Across the entries that follow, how many lines have the word "console" in them? Give only the number.

(Collected data)
■ ■ ■ ■
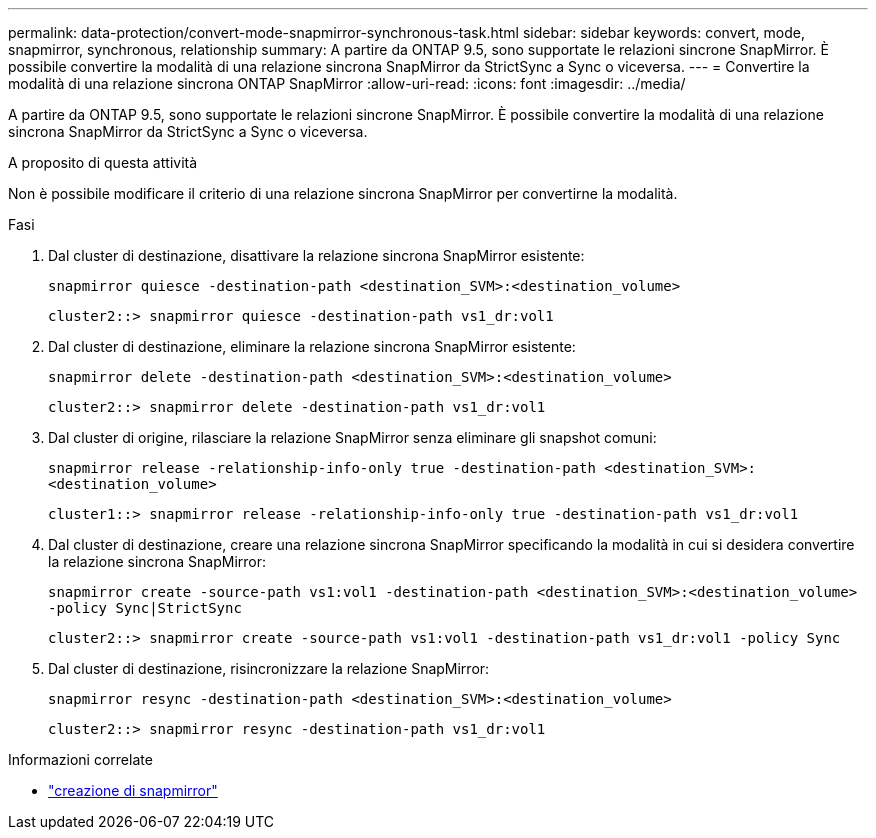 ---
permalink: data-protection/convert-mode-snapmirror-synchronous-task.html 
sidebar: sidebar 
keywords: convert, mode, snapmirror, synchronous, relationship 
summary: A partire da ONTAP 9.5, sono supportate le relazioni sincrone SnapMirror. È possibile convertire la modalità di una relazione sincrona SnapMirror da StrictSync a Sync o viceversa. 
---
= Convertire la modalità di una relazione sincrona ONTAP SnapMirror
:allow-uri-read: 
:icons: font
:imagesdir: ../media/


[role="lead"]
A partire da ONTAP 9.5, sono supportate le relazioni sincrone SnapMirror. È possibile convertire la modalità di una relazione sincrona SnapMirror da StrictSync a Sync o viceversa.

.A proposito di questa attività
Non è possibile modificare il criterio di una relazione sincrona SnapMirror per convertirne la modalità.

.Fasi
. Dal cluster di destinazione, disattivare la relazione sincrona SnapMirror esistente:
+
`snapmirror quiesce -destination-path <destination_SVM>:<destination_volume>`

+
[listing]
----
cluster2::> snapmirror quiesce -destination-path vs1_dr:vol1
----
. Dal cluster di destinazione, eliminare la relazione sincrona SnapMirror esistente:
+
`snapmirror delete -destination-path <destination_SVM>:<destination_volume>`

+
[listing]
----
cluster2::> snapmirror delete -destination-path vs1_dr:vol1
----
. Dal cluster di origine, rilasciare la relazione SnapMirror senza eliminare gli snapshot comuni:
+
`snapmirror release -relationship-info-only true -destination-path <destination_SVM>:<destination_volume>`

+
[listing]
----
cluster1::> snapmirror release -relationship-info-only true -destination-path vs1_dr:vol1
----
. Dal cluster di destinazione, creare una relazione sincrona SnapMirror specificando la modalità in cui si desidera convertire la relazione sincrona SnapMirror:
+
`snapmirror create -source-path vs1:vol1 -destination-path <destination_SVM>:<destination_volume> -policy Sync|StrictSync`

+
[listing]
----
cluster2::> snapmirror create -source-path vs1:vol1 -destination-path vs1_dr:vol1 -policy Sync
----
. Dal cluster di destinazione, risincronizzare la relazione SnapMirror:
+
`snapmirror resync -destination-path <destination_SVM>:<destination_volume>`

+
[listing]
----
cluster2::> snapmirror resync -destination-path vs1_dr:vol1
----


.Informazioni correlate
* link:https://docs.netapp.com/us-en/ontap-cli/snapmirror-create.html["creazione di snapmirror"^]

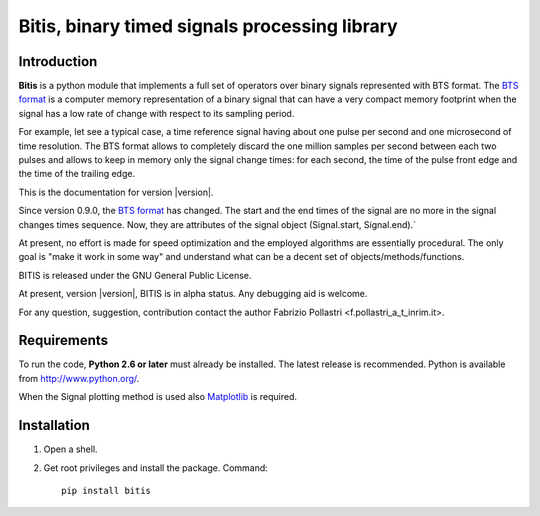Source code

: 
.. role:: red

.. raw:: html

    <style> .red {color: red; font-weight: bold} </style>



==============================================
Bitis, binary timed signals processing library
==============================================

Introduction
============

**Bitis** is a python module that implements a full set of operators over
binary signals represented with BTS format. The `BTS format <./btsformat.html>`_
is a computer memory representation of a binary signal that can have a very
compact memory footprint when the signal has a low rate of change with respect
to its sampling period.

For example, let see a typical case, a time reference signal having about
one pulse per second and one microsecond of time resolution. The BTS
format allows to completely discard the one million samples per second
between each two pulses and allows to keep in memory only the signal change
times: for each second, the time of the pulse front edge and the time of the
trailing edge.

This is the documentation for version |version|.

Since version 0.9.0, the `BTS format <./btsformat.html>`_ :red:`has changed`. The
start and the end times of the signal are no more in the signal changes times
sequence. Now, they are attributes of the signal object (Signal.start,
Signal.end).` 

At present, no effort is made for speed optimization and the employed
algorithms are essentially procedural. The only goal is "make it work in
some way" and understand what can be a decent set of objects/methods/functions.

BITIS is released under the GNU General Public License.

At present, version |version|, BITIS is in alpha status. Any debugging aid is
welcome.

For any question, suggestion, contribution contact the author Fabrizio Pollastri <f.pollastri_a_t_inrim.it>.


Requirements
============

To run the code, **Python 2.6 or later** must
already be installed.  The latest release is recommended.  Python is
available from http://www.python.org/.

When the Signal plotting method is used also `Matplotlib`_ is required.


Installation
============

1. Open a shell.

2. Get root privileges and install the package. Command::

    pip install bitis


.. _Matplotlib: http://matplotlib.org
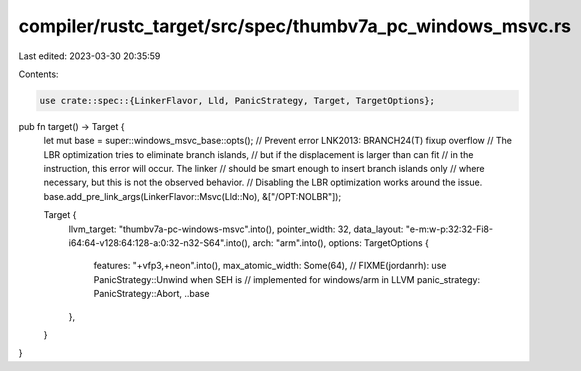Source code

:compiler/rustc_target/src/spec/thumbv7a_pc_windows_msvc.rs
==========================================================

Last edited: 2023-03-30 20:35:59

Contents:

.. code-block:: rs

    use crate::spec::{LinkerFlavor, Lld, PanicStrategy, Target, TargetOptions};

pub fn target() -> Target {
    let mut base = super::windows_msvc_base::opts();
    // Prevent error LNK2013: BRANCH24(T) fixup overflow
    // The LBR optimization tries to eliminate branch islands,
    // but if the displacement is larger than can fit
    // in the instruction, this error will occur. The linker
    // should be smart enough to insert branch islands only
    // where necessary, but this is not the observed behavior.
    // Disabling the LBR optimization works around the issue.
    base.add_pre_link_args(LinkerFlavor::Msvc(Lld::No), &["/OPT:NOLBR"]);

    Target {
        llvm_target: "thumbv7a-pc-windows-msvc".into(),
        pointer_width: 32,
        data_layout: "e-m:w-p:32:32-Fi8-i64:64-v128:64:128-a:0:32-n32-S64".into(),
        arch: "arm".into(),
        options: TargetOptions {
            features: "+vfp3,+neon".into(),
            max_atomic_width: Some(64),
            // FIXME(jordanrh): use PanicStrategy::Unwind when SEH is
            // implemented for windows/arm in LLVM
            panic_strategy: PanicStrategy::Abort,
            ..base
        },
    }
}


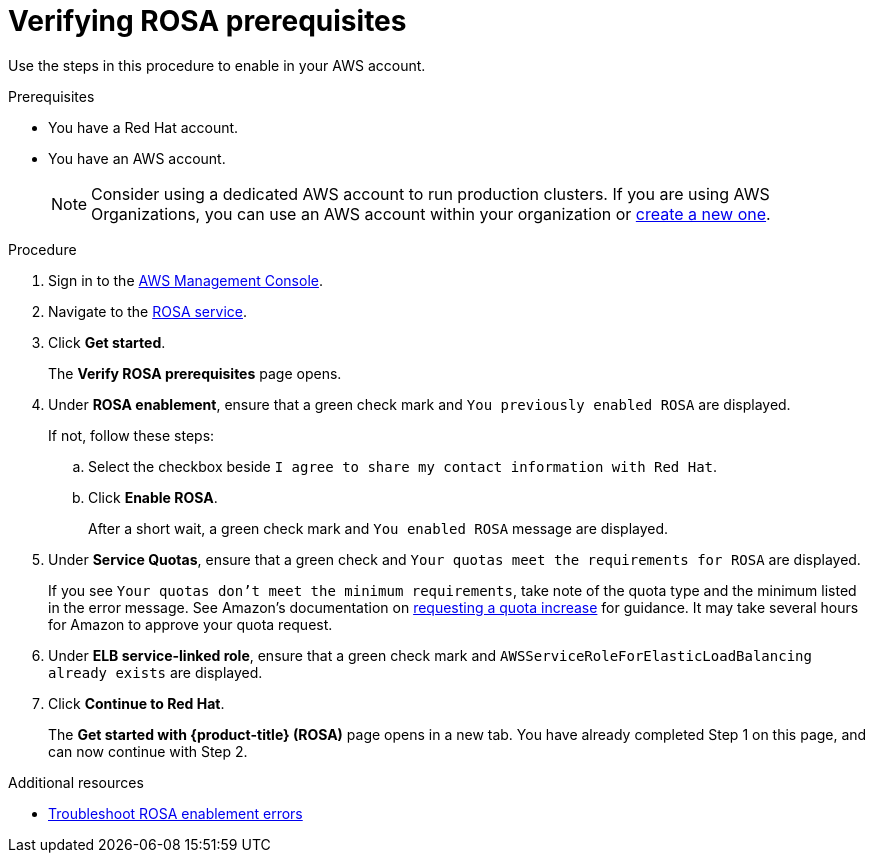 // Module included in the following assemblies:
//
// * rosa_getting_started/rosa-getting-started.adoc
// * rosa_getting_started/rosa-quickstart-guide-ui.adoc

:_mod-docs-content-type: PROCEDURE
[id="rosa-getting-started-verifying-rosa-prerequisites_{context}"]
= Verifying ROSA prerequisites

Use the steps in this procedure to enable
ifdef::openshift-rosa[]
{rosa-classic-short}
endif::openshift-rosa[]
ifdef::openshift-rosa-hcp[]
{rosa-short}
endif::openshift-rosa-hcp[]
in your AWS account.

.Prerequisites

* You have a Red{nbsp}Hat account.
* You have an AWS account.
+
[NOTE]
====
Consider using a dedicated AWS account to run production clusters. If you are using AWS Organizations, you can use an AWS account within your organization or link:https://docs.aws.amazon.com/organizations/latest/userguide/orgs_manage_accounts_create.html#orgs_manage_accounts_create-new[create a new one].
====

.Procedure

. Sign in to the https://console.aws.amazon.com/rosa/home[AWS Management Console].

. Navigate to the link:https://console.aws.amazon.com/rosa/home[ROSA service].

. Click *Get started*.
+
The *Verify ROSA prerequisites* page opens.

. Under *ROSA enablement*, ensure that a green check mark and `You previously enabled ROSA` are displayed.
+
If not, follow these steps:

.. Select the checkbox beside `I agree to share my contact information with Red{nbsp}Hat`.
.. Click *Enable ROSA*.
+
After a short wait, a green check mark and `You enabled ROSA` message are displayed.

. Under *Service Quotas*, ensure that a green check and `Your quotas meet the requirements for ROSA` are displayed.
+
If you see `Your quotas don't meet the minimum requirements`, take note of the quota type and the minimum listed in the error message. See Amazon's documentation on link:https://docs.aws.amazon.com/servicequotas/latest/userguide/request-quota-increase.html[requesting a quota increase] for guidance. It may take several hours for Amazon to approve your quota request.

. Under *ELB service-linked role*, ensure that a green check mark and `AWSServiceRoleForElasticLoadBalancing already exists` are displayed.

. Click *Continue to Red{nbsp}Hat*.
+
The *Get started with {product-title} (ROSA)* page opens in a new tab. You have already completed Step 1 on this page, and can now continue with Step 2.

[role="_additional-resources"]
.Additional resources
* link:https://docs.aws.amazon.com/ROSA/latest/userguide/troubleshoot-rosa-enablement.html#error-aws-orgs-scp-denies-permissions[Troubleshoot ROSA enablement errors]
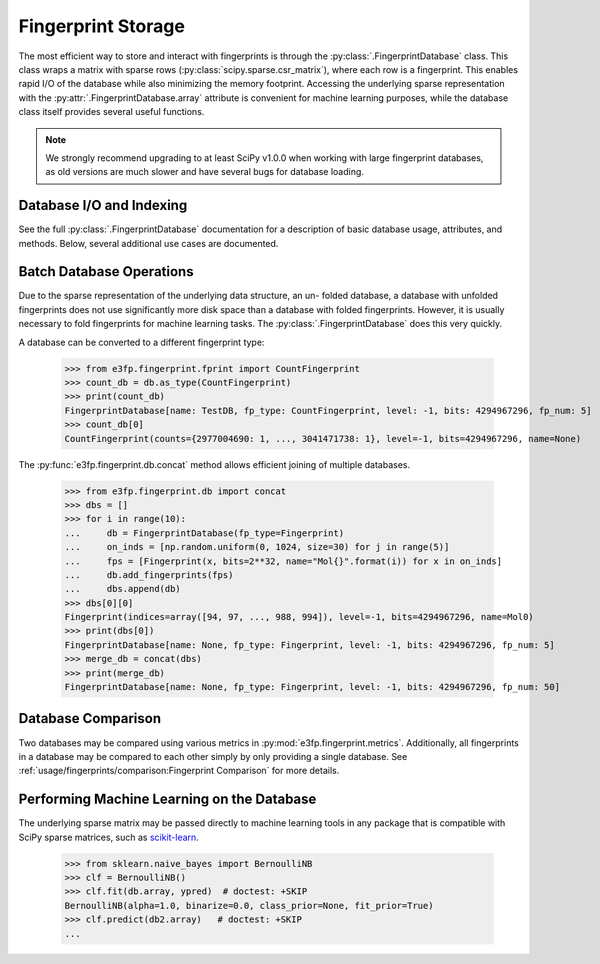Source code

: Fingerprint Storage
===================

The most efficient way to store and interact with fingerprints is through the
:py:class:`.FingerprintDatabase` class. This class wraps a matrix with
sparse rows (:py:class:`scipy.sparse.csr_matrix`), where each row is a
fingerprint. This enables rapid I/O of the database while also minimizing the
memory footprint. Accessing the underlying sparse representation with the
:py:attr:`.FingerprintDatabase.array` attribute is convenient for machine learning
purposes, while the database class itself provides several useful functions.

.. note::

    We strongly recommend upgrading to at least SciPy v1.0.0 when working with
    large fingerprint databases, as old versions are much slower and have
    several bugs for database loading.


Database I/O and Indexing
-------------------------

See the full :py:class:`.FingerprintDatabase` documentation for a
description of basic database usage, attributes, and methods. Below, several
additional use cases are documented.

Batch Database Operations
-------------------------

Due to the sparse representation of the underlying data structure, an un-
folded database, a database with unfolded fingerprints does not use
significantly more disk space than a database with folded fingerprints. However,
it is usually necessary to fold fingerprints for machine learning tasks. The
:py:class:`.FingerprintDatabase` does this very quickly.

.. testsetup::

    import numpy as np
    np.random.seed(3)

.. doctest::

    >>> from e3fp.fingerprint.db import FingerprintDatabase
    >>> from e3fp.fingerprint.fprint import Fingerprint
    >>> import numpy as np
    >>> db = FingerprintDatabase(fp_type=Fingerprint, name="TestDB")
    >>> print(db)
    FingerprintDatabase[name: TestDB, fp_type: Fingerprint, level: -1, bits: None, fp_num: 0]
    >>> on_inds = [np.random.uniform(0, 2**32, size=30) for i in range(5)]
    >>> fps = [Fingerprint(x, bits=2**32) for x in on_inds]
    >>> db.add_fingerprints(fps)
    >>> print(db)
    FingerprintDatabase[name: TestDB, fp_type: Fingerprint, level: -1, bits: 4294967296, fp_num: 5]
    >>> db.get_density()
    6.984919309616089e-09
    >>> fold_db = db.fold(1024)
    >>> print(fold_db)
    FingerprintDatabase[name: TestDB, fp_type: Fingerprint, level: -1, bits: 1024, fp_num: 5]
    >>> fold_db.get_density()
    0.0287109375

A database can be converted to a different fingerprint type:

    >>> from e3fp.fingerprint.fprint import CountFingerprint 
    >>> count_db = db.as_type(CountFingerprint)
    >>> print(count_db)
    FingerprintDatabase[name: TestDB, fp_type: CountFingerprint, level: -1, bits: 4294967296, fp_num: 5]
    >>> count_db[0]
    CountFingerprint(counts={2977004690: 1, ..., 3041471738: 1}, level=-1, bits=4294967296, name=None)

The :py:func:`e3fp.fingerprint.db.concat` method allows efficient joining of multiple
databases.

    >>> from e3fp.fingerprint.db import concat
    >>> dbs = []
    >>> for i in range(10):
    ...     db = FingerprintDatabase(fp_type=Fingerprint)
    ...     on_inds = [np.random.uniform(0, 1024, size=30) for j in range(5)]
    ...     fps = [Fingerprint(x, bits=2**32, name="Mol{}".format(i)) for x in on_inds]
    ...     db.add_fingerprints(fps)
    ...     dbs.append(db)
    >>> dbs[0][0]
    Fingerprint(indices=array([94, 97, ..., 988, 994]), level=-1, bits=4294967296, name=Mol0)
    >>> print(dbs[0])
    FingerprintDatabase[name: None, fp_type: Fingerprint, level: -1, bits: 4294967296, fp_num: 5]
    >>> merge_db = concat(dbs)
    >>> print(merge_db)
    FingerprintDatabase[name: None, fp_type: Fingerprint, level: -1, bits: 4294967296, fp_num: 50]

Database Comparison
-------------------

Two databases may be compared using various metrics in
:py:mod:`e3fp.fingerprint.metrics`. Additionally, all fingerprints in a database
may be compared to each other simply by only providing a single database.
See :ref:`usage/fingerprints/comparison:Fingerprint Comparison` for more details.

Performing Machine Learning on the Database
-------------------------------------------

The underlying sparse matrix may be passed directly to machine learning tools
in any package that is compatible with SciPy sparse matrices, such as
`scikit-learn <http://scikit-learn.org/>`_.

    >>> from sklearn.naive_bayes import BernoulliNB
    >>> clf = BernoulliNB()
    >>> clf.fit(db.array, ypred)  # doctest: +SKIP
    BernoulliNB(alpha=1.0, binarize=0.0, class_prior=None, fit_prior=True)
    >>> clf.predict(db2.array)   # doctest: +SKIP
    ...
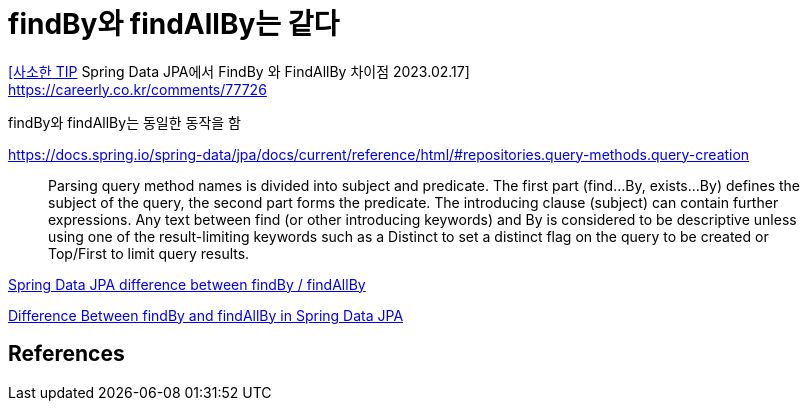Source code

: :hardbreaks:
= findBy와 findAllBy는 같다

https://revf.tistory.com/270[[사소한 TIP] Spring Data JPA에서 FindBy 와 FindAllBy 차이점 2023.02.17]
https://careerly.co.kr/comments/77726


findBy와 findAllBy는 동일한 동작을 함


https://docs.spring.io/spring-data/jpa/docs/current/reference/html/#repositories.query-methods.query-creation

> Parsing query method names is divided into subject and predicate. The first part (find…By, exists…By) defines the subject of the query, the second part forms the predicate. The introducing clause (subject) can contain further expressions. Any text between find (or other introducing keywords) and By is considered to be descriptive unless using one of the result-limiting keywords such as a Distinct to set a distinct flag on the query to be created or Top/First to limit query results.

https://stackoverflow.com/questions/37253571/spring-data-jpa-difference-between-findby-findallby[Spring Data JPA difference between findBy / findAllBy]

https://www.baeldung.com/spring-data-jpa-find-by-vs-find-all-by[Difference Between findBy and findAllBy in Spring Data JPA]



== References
■ ■ ■ ■
WORKED SOLUTION: 2